March Madness 2016

By Nick LeBlanc

March is the season for madness.  Especially with teams hitting buzzer beaters to advance to the next round, like Wisconsin and Northern Iowa, or teams completely breaking down to end their journey to the title, also like Northern Iowa. The madness also resides with this year’s upsets, which have created busted brackets and a busted morale.  Just talk to any Michigan State fan.

The biggest upset of this year’s March Madness, which I briefly mentioned already, was when No. 2 seed Michigan State lost to No. 15 seed Middle Tennessee State. MSU was the co-favorite to win the NCAA Tournament. The Spartans’ loss led to busted brackets and busted dreams of thousands of people hoping to finally win a March Madness pool.

This upset wasn’t the only one that led to shattered brackets.  Almost every year a No. 12 seed beats a No. 5 seed.  This year, No. 12 seed Arkansas-Little Rock beat No. 5 seed Purdue, and No. 12 seed Yale defeated No. 5 seed Baylor.  Both No. 12 seeds would go onto lose in the next round to a No. 4 seeded team. 

Similarly, nearly all No. 11 seeds managed to beat the No. 6 seeds.  Three out of the four No. 11 seeds this year won their matchups (Michigan was the only one to lose, falling to Notre Dame after blowing a lead in the second half).
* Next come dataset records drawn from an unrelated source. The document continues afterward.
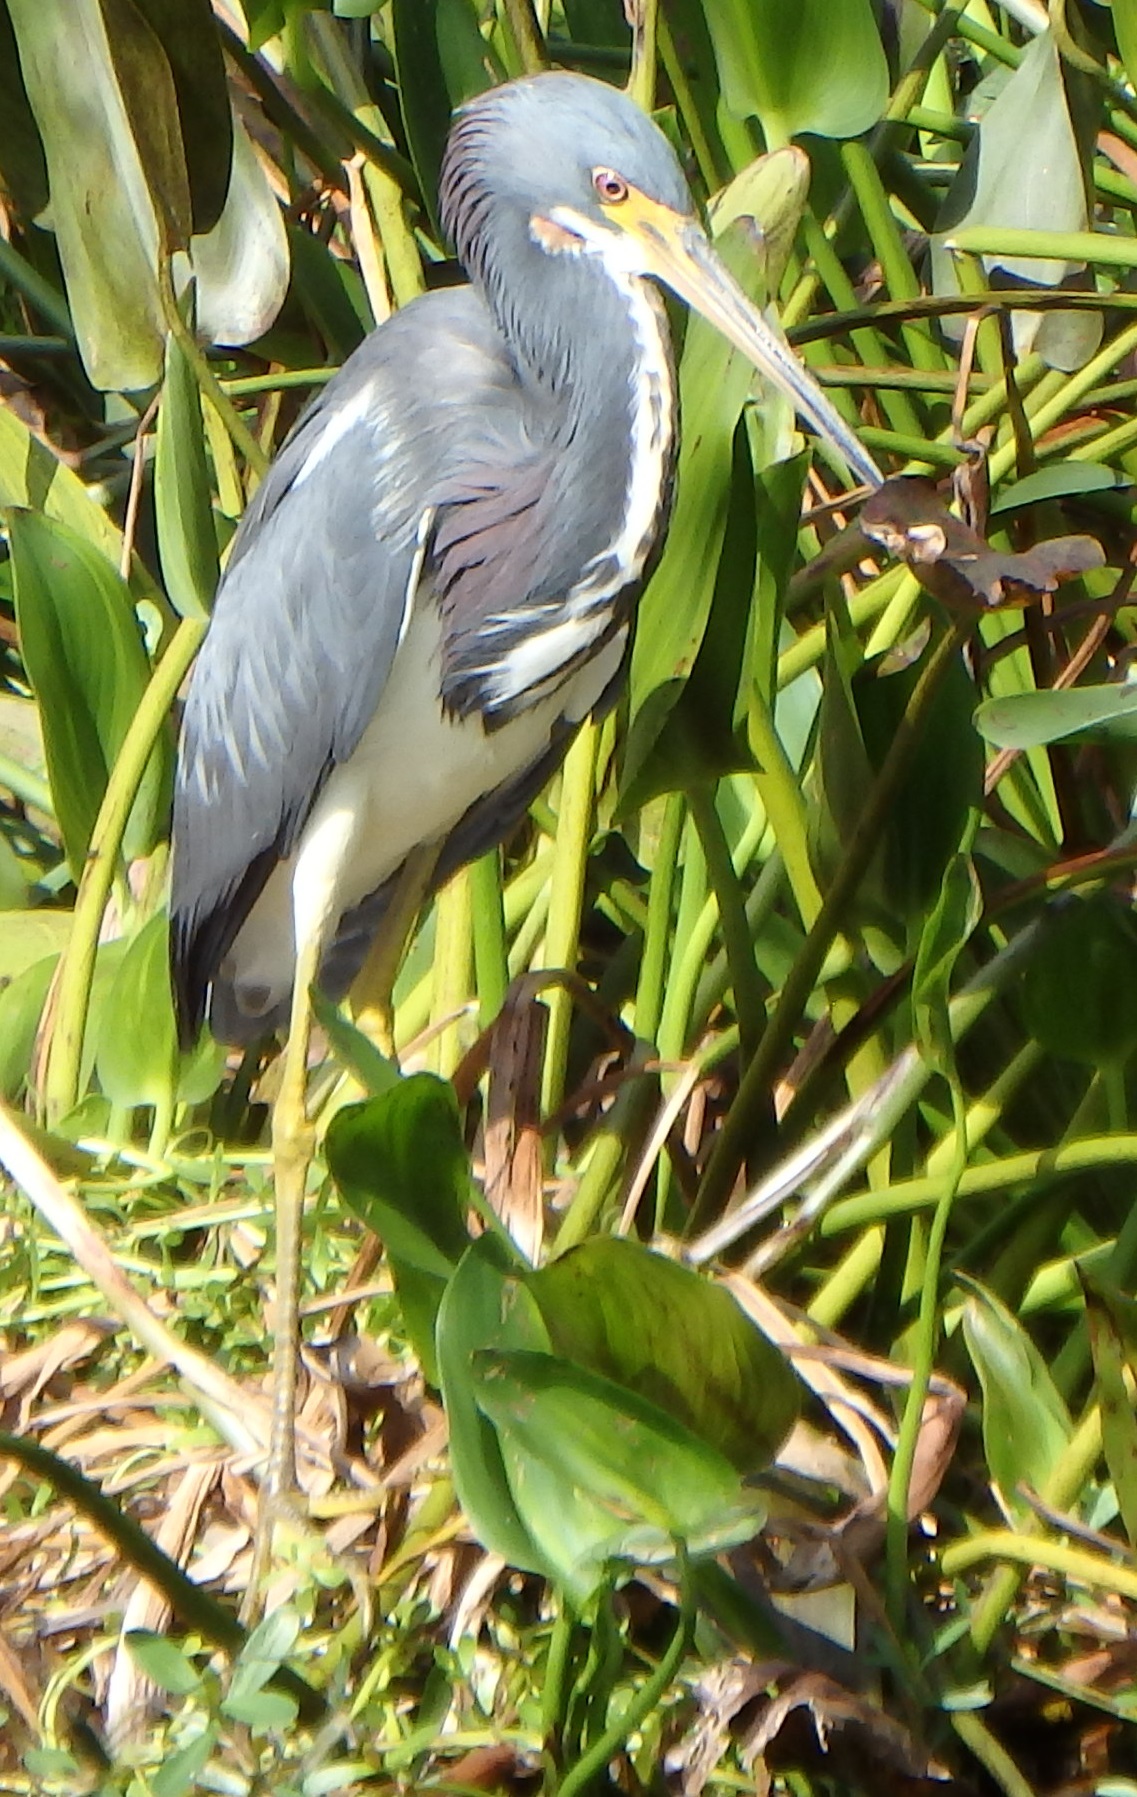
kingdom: Animalia
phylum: Chordata
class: Aves
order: Pelecaniformes
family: Ardeidae
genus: Egretta
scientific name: Egretta tricolor
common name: Tricolored heron
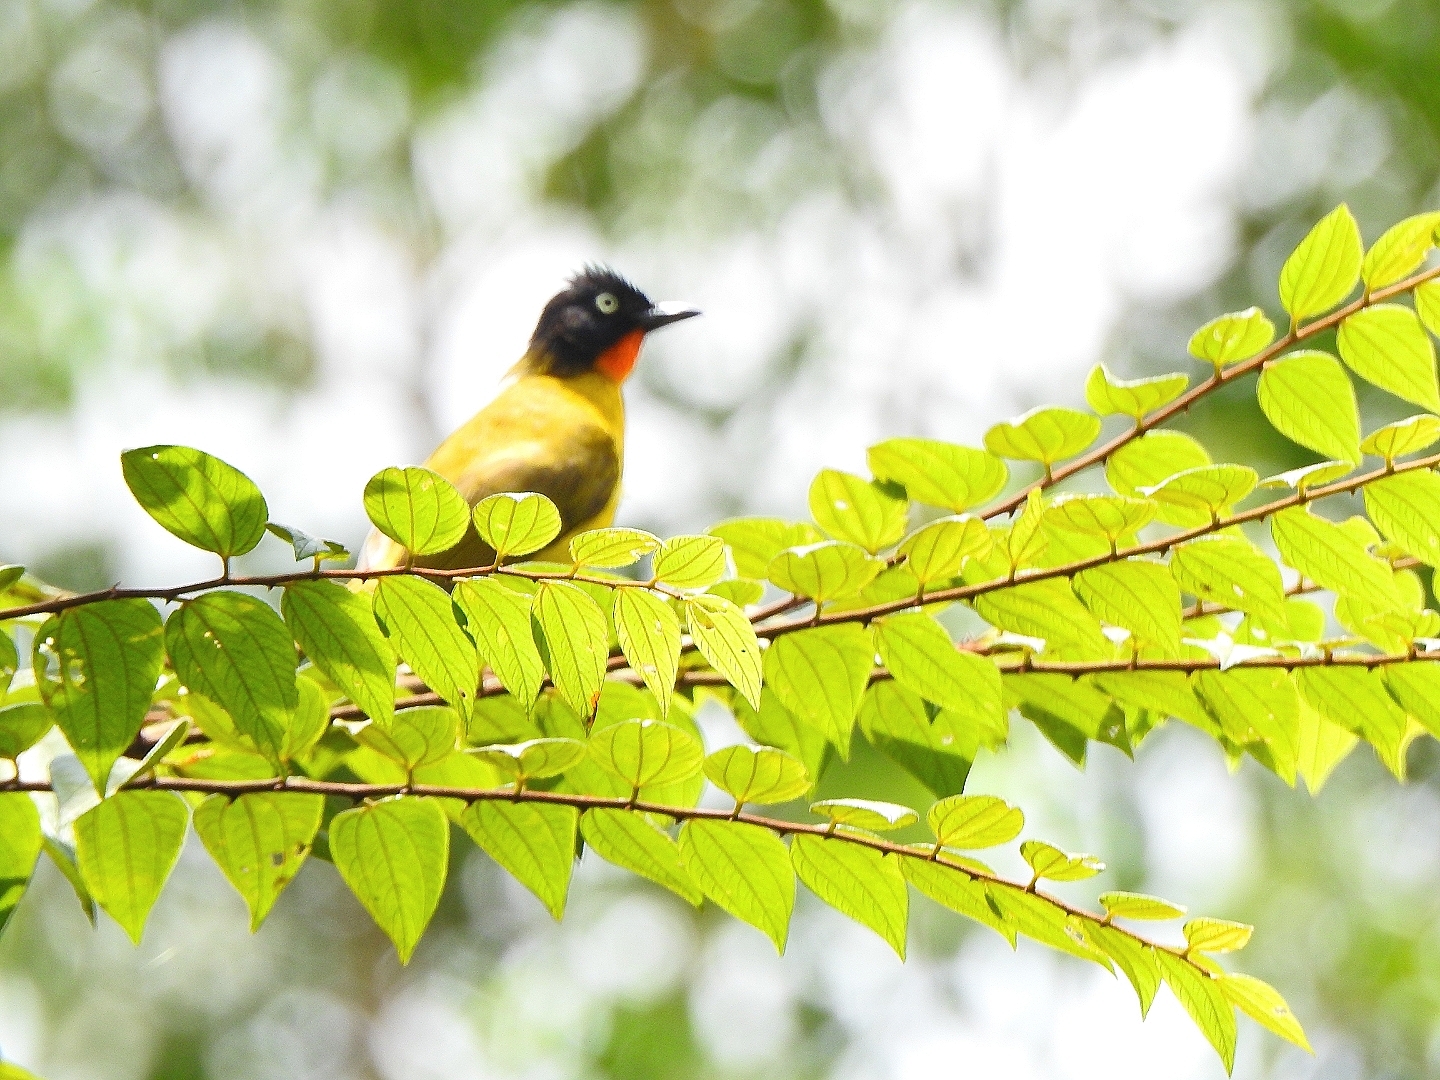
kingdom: Animalia
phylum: Chordata
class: Aves
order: Passeriformes
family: Pycnonotidae
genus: Pycnonotus
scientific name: Pycnonotus gularis
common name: Flame-throated bulbul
For Michigan fans, it has become a common site this year to witness Michigan athletics not be able to hold their lead.

Besides the insignificant upsets, like a No. 9 seed beating a No. 8 seed, there were two other major upsets. One of the upsets yielded the fall of No. 3 seed West Virginia, which lost to No. 14 seed Stephen F. Austin by 14 points.  Also, No. 4 seed California fell to No. 13 seed Hawaii by 11 points. The upsets were especially surprising because of the margins in which the lower seeds were victorious.

After a predictable and uneventful Sweet Sixteen, the Elite Eight brought about the unexpected fall of three of the four No. 1 seeds.  No. 1 seed Kansas lost to No. 2 seed Villanova, No. 1 seed Oregon lost to No. 2 seed Oklahoma, and No. 1 seed Virginia fell to No. 10 seed Syracuse.  Oregon losing to Oklahoma wasn’t a surprise as Oklahoma’s shooting guard Buddy Hield, who scored 37 points, is one of the most dominant players in the nation. 
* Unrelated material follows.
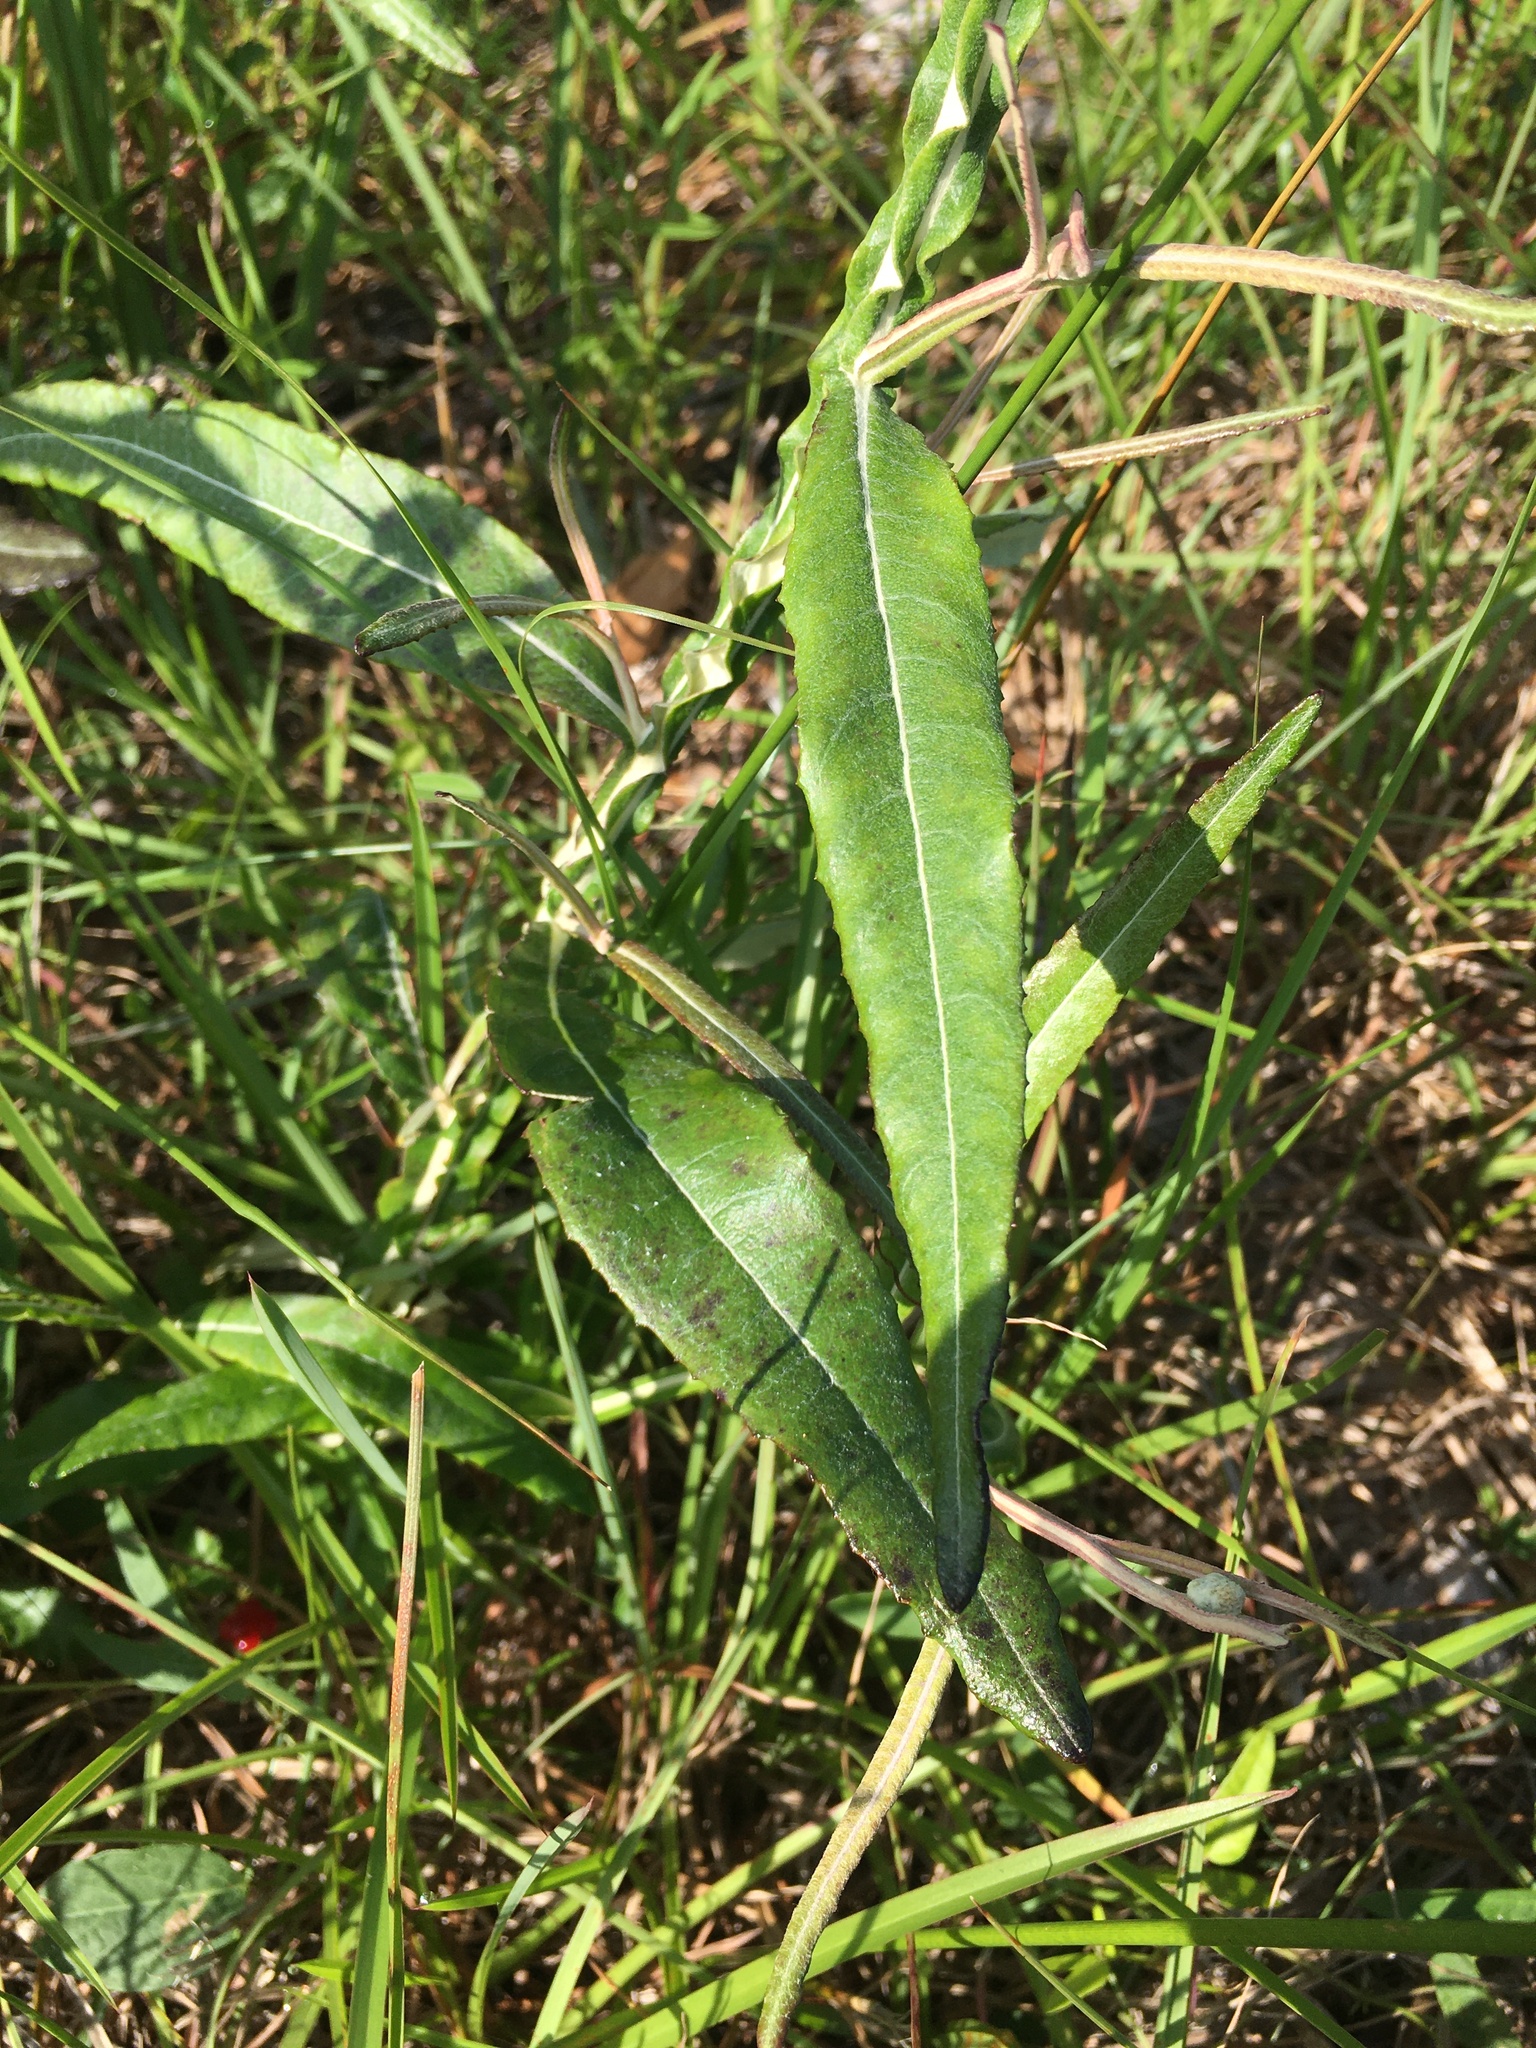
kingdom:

What was a surprise was Virginia falling to Syracuse. The highest seed that Syracuse played before defeating the No. 1 seed was No. 7 seed Dayton.  Now Syracuse, a team that arguably shouldn’t have made the tournament, is in the Final Four.

With the Final Four settled, it is finally time to make a realistic prediction on who will win the NCAA Tournament.  Out of the four teams, the one that has the best chance to win it all is North Carolina. UNC’s ability to play stout defense on top of playing superbly on offense will be too much for any of the three remaining teams to handle.  Syracuse won’t stand a chance against North Carolina in the semifinals, and the overall athleticism of North Carolina will be too much for either Villanova or Oklahoma.  Despite having Buddy Hield, I predict North Carolina will defeat Oklahoma 86-79 and cut down the nets in Houston.